The photo here shows my son Kyle and I doing a forward bend. It appears that my bend represents an ‘advanced’ stage of yoga, while Kyle’s represents an ‘intermediate’ stage. In fact, we are at the same stage; we are both beginners.
Any activity you do with full integrity places you at a virtual beginning stage. In this case, doing yoga fully means that I thrust forward until I reach my limit. Kyle is doing the same. We are both at our limit; we are both beginners.
However, people don’t usually see life this way. Instead, Kyle appears to be the beginner and me the master. Seeing it this way is competitive and causes us to assume that the goal is to bend forward like the ‘master’. This usually rouses comments akin to “I can’t do that” or “I can do that better”. Actually, the only goal in yoga is to do the task at hand fully and honestly. This applies to all action. The Bhagavad-Gita points this out, albeit, a bit too romantically from a Taoist point of view.

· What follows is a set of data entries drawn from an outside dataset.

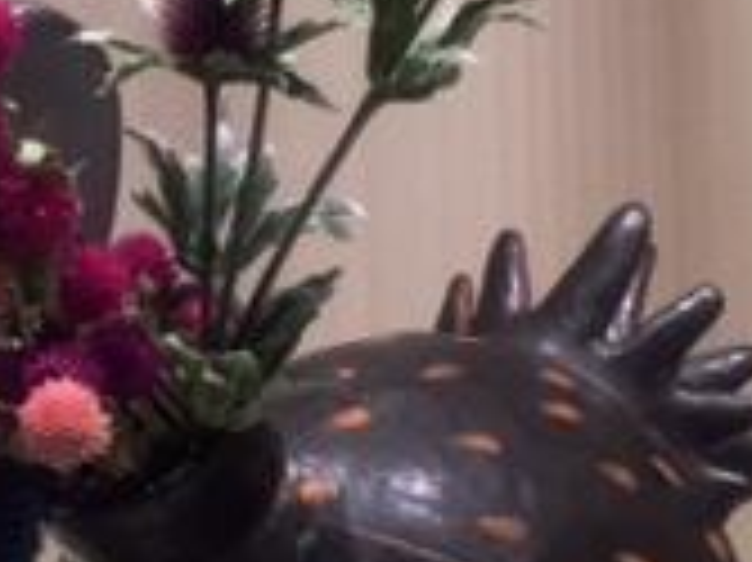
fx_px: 2496
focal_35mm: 115
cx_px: -63
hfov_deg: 16.6
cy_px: 144
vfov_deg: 12.8
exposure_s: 1/30
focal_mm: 4.12
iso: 125
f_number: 2.2
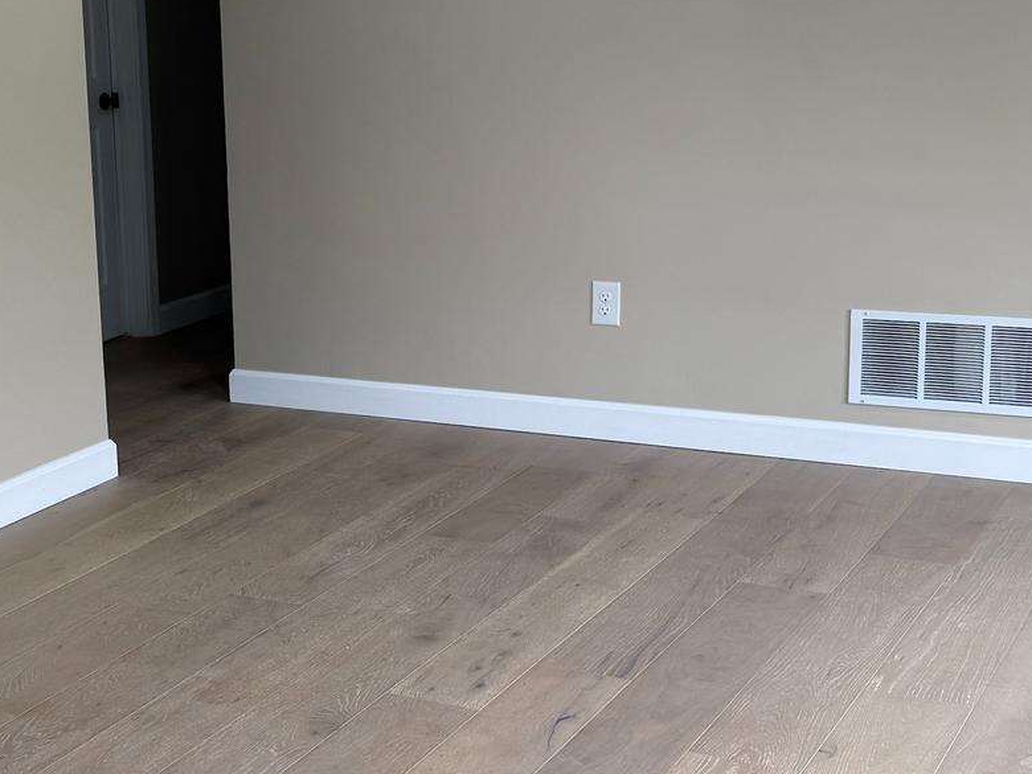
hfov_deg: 29.4
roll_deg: +3.5
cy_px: 361
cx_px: 98
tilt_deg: -11.6
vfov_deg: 23.3
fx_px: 1878
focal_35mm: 63
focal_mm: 6.76
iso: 100
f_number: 1.78
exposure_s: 1/120
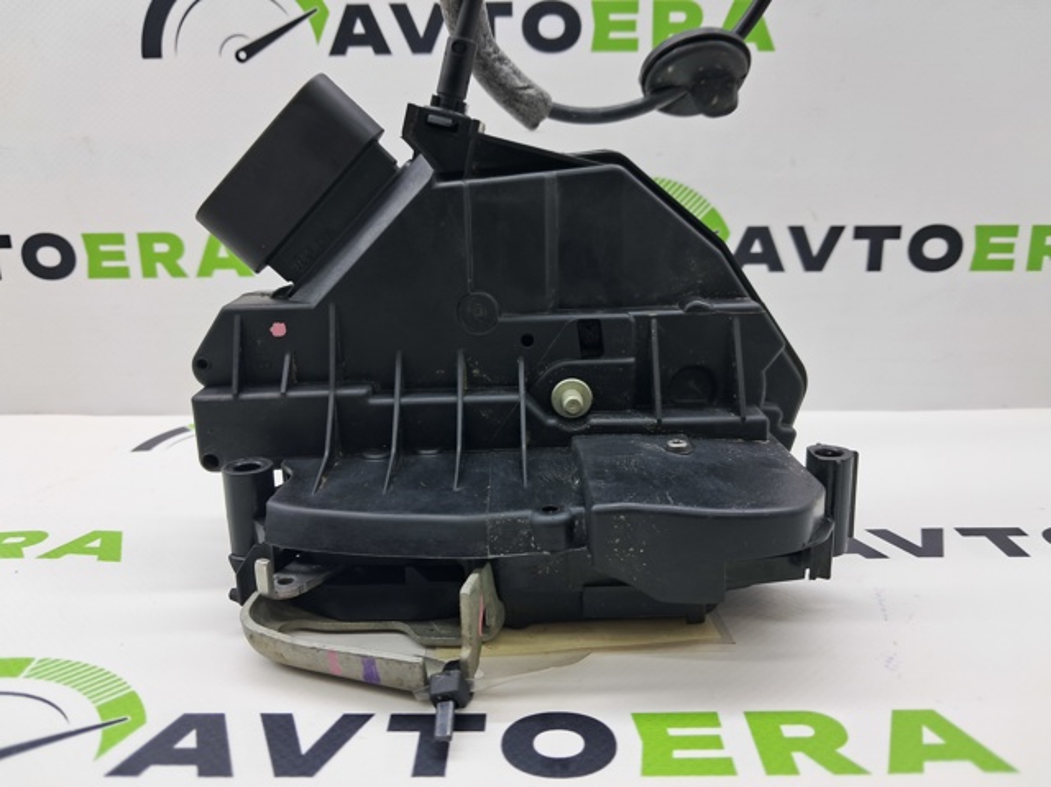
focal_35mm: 27
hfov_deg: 65.4
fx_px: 819
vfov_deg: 51.3
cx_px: 526
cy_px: 394
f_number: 1.8
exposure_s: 1/50
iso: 50
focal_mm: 4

3:7 But great is the man who, free from attachments, and with a mind ruling its powers in harmony, works on the path of Karma Yoga, the path of consecrated action.
6:17 A harmony in eating and resting, in sleeping and keeping awake: a perfection in whatever one does. This is the Yoga that gives peace from all pain.
In this yogic approach to life, one is always a beginner, regardless of how it appears to the outside world. If one is always a beginner, why do we exalt mastery? That just sets up false goals and limits, e.g, “I must do that” or “I can’t do that”. Alas, comparing and competing are natural stages we go through on our way to impartiality — the Holy Grail of Taoist thought. Chapter 16 ends with, Impartial therefore whole, whole therefore natural, Natural therefore the way. The way therefore long enduring, nearly rising beyond oneself.Yep, nearly rising beyond one’s ego sounds peaceful indeed!
We instinctively admire expertise and strength, and in the case of yoga, flexibility too. There is also a social component; we embrace role models who exemplify the strengths we seek for a ‘better life’. Chapter 36 reminds us of the ironic path we trod, In desiring weakness, one must first strive, In desiring to let go, one must first begin… Weakness is superior to strength.
I suppose you could say we begin at the end and travel back to the beginning. From a correlations point of view that makes total sense, i.e., time stays backward, energy moves forward. (photo: who is doing the better yoga?)